Items listed in a dataset:
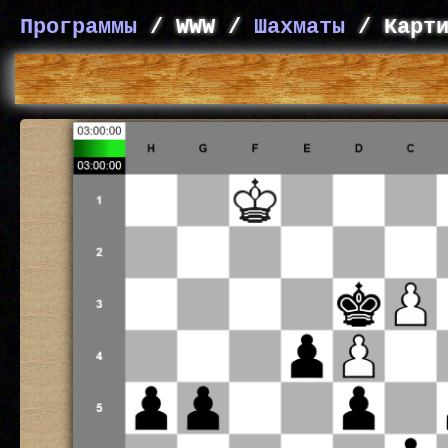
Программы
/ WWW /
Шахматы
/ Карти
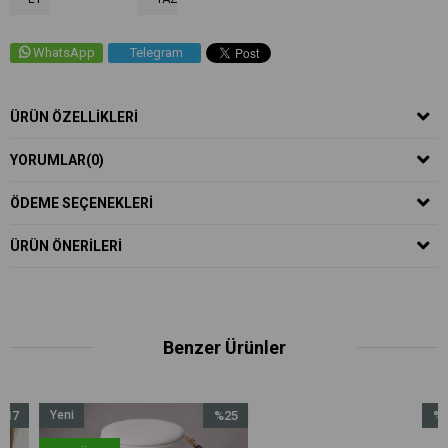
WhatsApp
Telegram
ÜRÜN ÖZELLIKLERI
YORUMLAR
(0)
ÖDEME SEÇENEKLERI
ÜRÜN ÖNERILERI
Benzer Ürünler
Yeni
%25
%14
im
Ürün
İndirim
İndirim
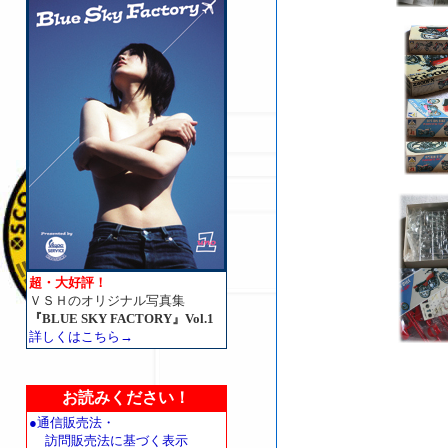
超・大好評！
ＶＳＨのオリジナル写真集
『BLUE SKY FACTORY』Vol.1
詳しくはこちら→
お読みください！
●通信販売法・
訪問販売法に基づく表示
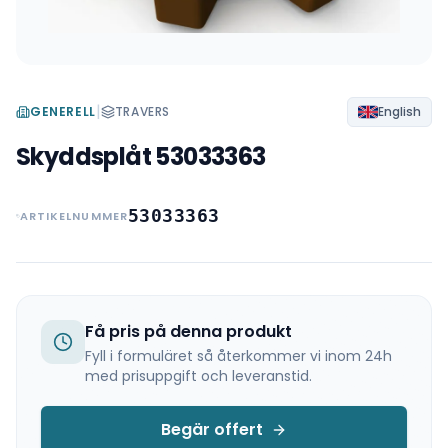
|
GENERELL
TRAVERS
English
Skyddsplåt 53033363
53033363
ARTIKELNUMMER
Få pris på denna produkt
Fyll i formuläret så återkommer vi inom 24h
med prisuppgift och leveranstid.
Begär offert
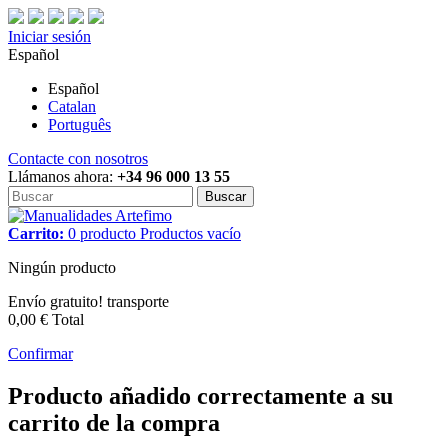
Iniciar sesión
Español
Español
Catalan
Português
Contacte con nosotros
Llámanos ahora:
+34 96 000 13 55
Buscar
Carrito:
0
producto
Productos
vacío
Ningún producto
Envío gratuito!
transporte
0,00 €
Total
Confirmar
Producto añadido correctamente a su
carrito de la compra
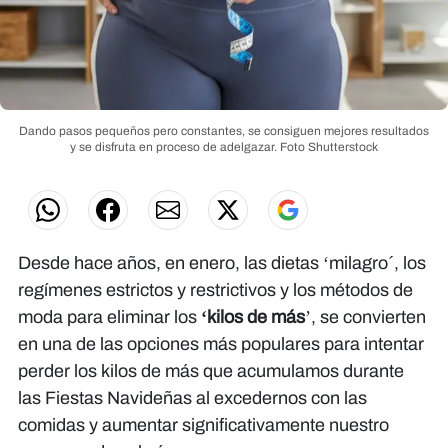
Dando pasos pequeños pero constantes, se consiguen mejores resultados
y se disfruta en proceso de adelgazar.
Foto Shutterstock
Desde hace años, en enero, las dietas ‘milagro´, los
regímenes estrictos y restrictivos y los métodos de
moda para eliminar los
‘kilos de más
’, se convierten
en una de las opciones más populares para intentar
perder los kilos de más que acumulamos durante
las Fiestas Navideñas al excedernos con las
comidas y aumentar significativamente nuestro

...

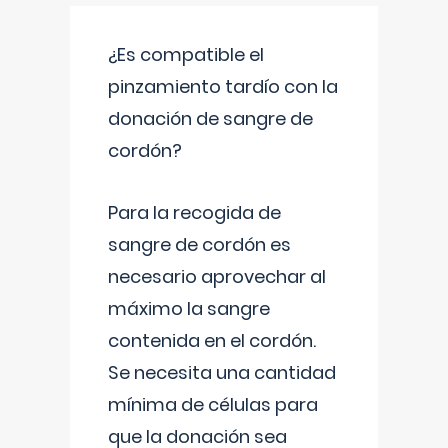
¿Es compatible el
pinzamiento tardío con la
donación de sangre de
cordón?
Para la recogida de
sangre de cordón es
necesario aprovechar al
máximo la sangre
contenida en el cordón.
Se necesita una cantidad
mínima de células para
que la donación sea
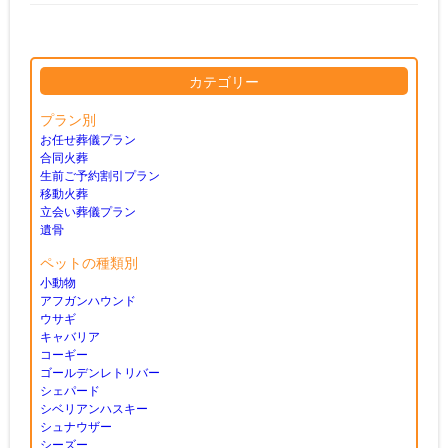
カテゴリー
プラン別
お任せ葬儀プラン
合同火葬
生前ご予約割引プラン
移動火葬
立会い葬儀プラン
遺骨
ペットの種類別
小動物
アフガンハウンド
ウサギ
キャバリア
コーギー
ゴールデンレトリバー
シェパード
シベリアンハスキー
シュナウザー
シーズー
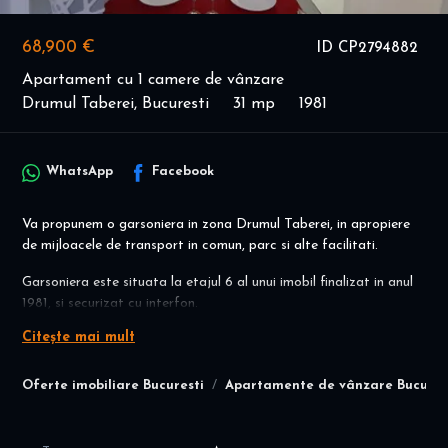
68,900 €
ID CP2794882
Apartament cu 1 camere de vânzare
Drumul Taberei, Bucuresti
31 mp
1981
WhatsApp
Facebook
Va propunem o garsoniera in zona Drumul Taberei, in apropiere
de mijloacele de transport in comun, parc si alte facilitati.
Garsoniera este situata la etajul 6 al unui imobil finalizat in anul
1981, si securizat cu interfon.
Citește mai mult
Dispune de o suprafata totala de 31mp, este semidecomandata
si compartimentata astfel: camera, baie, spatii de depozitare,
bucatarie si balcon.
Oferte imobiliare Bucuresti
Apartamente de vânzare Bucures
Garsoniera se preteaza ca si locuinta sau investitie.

- The task:
Please go through the data above and copy each line that has the word "donación".

- Task response:
donación de sangre de
que la donación sea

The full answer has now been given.